Für das Foto wurde Adam Man von hinten über die Schulter fotografiert. Er sitzt auf der Bank. Sein Blick ist aus dem Fenster vor sich gerichtet.
Wo alle sind, Adam Man ©Wataru Murakami

Testimonials from a Square

Wo alle sind (Where everyone is) is a poetic ritual that explores the practice of (de)scribing and, in the process, the public square in front of Galerie Wedding. From 28 February to 28 March 2025, Adam Man will be sitting on a bench in the gallery from 3-4pm sharing his observations with visitors to the exhibit.

The table is on the edge of the field1. To my left, the sun slowly rises higher in the sky over gentle hills. Straight ahead, around 300 meters in the direction of the horizon, a cluster of trees and bushes, next to them a hunting blind. Birds chirp as if today was their last chance. From farther off, a guttural call, perhaps a crane. It is just past seven, that hour of the day when, except on Sundays, everyone is headed off to work. I hear them whooshing by on the road behind me. I rub my hands together. It’s cold. So cold that my breath forms small clouds as I read the first sentence of this article out loud.

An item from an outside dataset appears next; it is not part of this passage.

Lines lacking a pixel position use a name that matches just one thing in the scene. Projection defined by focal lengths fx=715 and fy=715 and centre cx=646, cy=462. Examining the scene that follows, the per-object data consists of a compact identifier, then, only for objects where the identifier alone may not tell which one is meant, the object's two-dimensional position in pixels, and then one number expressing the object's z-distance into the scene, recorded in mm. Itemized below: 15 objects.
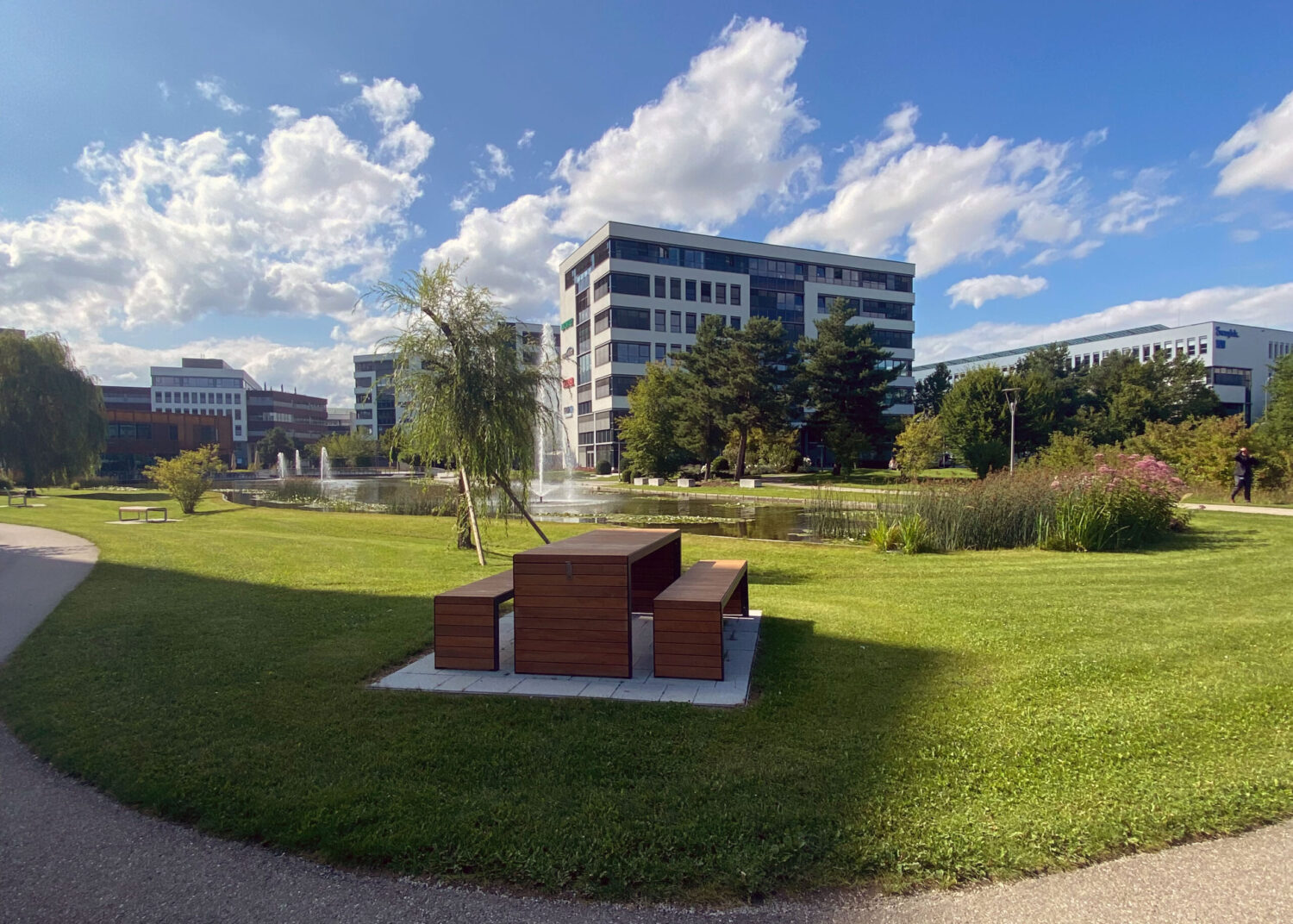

A desire to see what is (Two deer!) That is primarily what Adam Man’s performance, Wo alle sind, triggered in me. It is immediately quiet when you enter the gallery space. Not because the noise from outside does not penetrate. The window is actually open on this warm spring day. It is far more the metaphysical stillness of a monastic cell that has permeated the room. Man sits in this stillness, pencil and pad in hand, on a wooden bench from the Berlin Parks Commission, like those familiar from parks and public spaces. The bench is facing the window towards the busy town hall square in front of the gallery. Next to Man are a number of thin piles of paper, sediments of his drawings of the last few days. He has been coming here since late February, witnessing and describing what he sees, hears, and feels on the square, between the square and himself.

©Wataru Murakami

I sit next to him and the stacks of paper and look out the window. A man makes circles in the gravel with the edge of his right shoe while talking on the phone. Behind him to his right are two women on a bench with a young child in between them. A flock of pigeons soars through the air. Man pauses his writing. We now both – I think – follow the birds. Does he see what I see? Behind the flock of pigeons, a plane appears in the blue sky. (A streak of condensation crosses the pale blue sky behind me, from east to west.) So many people, so many lives. Describing one’s observations distances the observed, turns them into scenes spliced together by the exercise of perception, and, yet, it simultaneously brings them closer insofar as this act demands a connection.

©Adam Man

One thing is clear: the daily describing and archiving of experienced moments, which is the cornerstone of Adam Man’s performance, transcends the reputedly passive act of witnessing and elevates it the status of – quote from Natasha Marin – “sacred work”2. Because witnessing also means not choosing, not excluding, setting aside our biases about good/bad, banal/meaningful, beautiful/ugly, and thereby celebrating the wonderful uniqueness of each particular existence, be it that of a tree (a wind turbine), a postal worker (the abandoned spider web on my chair), or an advertising poster flapping in the wind.

English translation by Melissa Maldonado


1The place described in the first paragraph is from where the author wrote this text. The cursive parts of this text in parentheses refer to this place.
2Natasha Marin is a Black artist and curator who initiates exhibition projects based on testimonials from Black people and published the book Black Imagination: Black Voices on Black Futures (San Francisco, 2020).


Wo alle sind, by Adam Man, takes place from 28 February to 28 March 2025 at Galerie Wedding – Raum für zeitgenössische Kunst.